MOD Selina: **„rechtliche“ in „feindliche“ korrigiert.

Eine Partei, die verfassungsrechtlich agiert, braucht doch gar nicht verboten werden, die gehen doch mit der Verfassung konform!

Dieses Urteil ist auch unverständlich, weil es eigentlich zutiefst undemokratisch ist. M.E. hat sich das BVerfG da ein Ei ins Nest gelegt.

Die Urteilsbegründung lautet ja im Prinzip: Die Partei erfüllt eigentlich alle Kriterien, um verboten zu werden, einzig ihre fehlende Größe bzw. Bedeutung schützt sie davor. Sollte die Partei an Bedeutung gewinnen, dann sähe die Sache anders aus.

Jetzt haben wir zwei Wähler, Müller und Maier. Müller findet die NPD kacke und findet noch käsiger, dass die NPD nicht verboten ist. Also geht er hin und wirbt dafür, dass die NPD bei den nächsten Wahlen gewählt wird, damit sie verboten werden kann. Maier findet die NPD supi. Jetzt muss Maier aber Angst haben, bei der nächsten Wahl NPD zu wählen, weil wenn das viele machen, dann wird die Partei verboten.

Das hat doch mit freier Wahl nichts mehr zu tun.

Rechtschreibprüfung, Android-Google basierend, ist schuld. Das Teil nervt ohne Ende, ist widerspenstig ohne Ende, und irgendwann rutscht einem halt was durch.

Selbstverständlich ersetzen wir jetzt verfassungsrechtlich durch verfassungsfeindlich.

Letzteres musste ich tatsächlich wieder nachkorrigieren, so korrekt arbeitet dieses Programm im Hintergrund.

Franz

Hat jemand Tipps, wie ich das Android-Google-Rechtschreibkorrekturprogramm mit sinnlosen Vorschlägen ausschalten kann?

Interessanter Ansatz. Bundesverfassungsgerichtlich angeregte Wählerwanderung. Man wählt NPD, damit sie verboten werden kann.

Franz

Och, dass er sie geschlagen hat, kann man so nicht sagen, sie haben ja noch nicht mal blaue Flecken davongetragen, das kann nun mal keine heftige Berührung gewesen sein, ihr Kontrahent wird nicht belangt. Auf See und vor Gericht ist man in Gottes Hand.

Als Einzelperson kann auch jeder NPD-Funktionär belangt werden, sobald er etwas strafbares tut. Hier ging es um eine Partei. Und diese muss eben in Gestalt ihrer Organisation dafür sorgen, dass es zu einem Umsturz kommen könnte. Erst wenn real zumindest eine gewisse Gefahr besteht, dass sie das schafft, kann sie verboten werden. Bei den bisherigen zwei Parteiverboten war das dritte Reich gerade mal ein paar Jahre her, sodass die Notwendigkeit einer konkreten Umsturzgefahr nicht so sehr hinterfragt wurde. Juristisch halte ich das für korrekt.

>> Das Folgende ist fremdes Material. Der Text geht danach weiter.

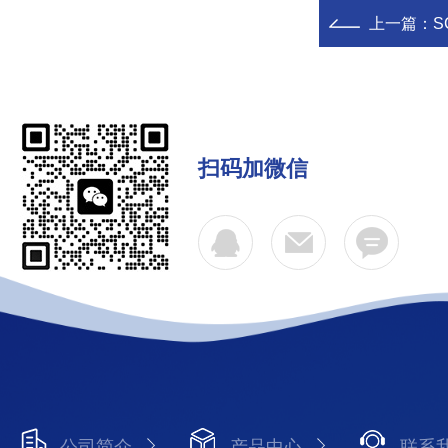
上一篇：
S
扫码加微信
公司简介
产品中心
联系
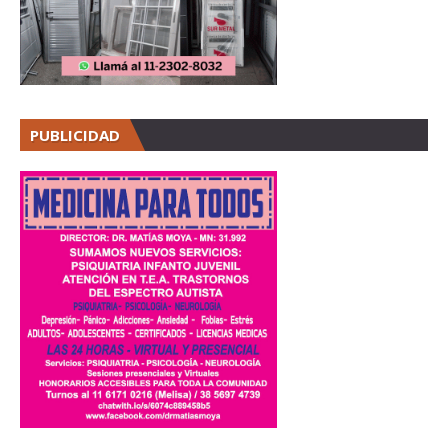
PUBLICIDAD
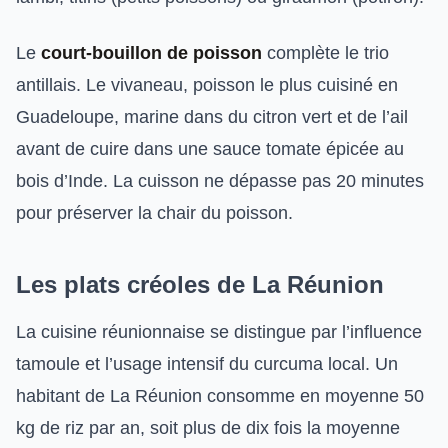
Le
court-bouillon de poisson
complète le trio
antillais. Le vivaneau, poisson le plus cuisiné en
Guadeloupe, marine dans du citron vert et de l’ail
avant de cuire dans une sauce tomate épicée au
bois d’Inde. La cuisson ne dépasse pas 20 minutes
pour préserver la chair du poisson.
Les plats créoles de La Réunion
La cuisine réunionnaise se distingue par l’influence
tamoule et l’usage intensif du curcuma local. Un
habitant de La Réunion consomme en moyenne 50
kg de riz par an, soit plus de dix fois la moyenne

Was mich aufregt, war soeben Malu Dreyer in der ARD. Sie hat eine Grundgesetzänderung angekündigt, damit die NPD aus der Parteienfinanzierung rausgehalten wird. Das halte ich für unsinnig, denn entweder die Partei wird verboten, dann kriegt sie nichts mehr, oder sie wird nicht verboten, dann genießt sie eben auch die typischen Rechte aller Parteien.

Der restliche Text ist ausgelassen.